What if you made a game entirely out of the original Half-Life’s canyon maps and ducts?

 

It doesn’t control very well as one of those, either. The mouse sensitivity needs to be almost zeroed out to give you anything approximating a smooth aim feel, and then once you’ve got that, all your guns suck. Even when you eventually get guns that don’t suck, they suck. Nothing has weight; nothing feels good. Your main character, Kais, can pick up weapons dropped by the Imperials that his Tau detachment is fighting — and they feel like the worst laser-tag criticisms of those weapons possible. One of the defining moments of the game’s gun-feel is the first time you man a mounted Imperial las-turret midway through the first level, which looks like a laser gatling gun. You point it in a direction, you fire it — the model stays completely still. There’s no bass on the foley for firing. There’s a kind of high-pitched whine, and some laser-pointer dots appear in hitscan across the way. Firing every gun in this game feels like firing a projector.

 

One of the central mysteries of this game — there aren’t very many — is how Imperial Guardsmen using these two color standards could be expected to camouflage on any world, let alone one that’s hideously brown.

 

The plot concerns some evil Imperial Governor and the Space Marines serving him but it’s so underdeveloped it’s impossible to care.

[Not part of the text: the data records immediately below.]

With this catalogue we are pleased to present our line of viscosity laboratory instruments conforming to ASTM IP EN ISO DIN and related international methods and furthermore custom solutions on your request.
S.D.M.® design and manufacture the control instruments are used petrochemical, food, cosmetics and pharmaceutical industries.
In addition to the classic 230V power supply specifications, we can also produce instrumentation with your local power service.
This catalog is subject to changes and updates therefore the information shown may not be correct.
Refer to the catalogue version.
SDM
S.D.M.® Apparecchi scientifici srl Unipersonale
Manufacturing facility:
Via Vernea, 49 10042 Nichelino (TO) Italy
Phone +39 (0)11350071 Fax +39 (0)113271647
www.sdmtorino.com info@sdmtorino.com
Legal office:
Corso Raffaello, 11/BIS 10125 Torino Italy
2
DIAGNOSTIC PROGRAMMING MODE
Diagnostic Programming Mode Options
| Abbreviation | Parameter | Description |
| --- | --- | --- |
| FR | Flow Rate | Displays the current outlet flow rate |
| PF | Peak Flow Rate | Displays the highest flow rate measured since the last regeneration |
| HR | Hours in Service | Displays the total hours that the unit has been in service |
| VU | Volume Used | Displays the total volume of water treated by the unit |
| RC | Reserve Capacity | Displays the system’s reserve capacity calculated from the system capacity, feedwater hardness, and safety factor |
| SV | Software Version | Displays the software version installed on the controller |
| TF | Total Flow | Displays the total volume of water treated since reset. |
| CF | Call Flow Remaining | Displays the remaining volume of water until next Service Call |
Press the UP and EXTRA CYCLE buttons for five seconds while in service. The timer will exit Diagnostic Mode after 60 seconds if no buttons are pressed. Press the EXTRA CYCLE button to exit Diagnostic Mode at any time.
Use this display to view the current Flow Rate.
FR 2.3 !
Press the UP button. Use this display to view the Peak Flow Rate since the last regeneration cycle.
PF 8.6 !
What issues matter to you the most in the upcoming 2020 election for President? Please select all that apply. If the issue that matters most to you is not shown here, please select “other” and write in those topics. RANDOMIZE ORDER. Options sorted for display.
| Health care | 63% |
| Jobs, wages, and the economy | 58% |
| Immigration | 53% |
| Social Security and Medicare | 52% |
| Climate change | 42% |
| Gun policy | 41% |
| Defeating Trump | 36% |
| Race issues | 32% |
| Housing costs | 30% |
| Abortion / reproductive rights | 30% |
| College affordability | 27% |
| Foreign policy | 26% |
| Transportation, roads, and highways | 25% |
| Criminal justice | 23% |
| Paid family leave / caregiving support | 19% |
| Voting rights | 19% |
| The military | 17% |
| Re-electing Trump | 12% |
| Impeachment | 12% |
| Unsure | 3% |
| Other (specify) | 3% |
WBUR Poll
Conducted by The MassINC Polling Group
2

Your main weapon feels like a super-soaker. Eventually when they try to give you something with weight, it’s a pseudo-grenade launcher that just has ammunition dropped for it like an assault rifle. The game isn’t even committed to making the Tau seem cool — deep into the game, you’re still treated to scenes of Fire Warriors (the sort of character that you’re playing, thus the title) running into basic Imperial soldiers and getting slaughtered. Infantry that in other games are basic but fairly prized die like movie extras to Imperial Guardsmen constantly. This was in an era where the Space Marines and the Imperium of Man by extension were incredibly protected, in the storytelling sense — but if you’re going to make a Tau game, you need to embrace that you’re making a Tau game.

No one is playing the multiplayer in 2019.

My life is worse because I spent four hours struggling with this. I will freely admit that I watched someone with far more patience for dumb bullshit than me play the final levels. Chaos shows up eventually! Turns out Chaos was the enemy all along, just like in Space Marine, except all the design here is boring and bad. By the end of the game, you’re mainly playing out a Chaos/Space Marine drama as an interloper and being told by the Chaos guy that you’re just not important to the plot, and he wishes a Space Marine was here instead. Mainly you know something’s Chaos if there’s a glowing light mesh corresponding to one of the Chaos gods on it — I guess the Chaos force in this is “everyone,” since all four are represented. Also there are Chaos Space Marines who attack you with weird claws, which is probably canonically accurate somewhere but looks mostly like someone just mixed up Space Marine armor with the basic enemy from a better game. If you want spoilers, the entire game is about finding the Ethereal Caste guy abducted in the opening cutscene, except the game sort of forgets about that in the end and it becomes about destroying the hideous secret Chaos base that the evil Imperial Governor was concealing.

It’s not actually impossible to do a good Warhammer 40K shooter, surely; it’s certainly not impossible to do it with the Tau, who represent an underexplored corner in the lore of the universe. But it’s also not impossible that Fire Warrior poisoned the well so incredibly potently that both a Warhammer 40K FPS and a Tau game are non-starters moving forward, and that’s actually kind of incredible. To a certain degree, it’s even admirable. But all that said, in 2019, all you’re left with is a game that doesn’t even seem to have any respect for itself.

Final Verdict: It’s something like $6 on Good Old Games. Give it a pass unless they’re giving you $6 instead.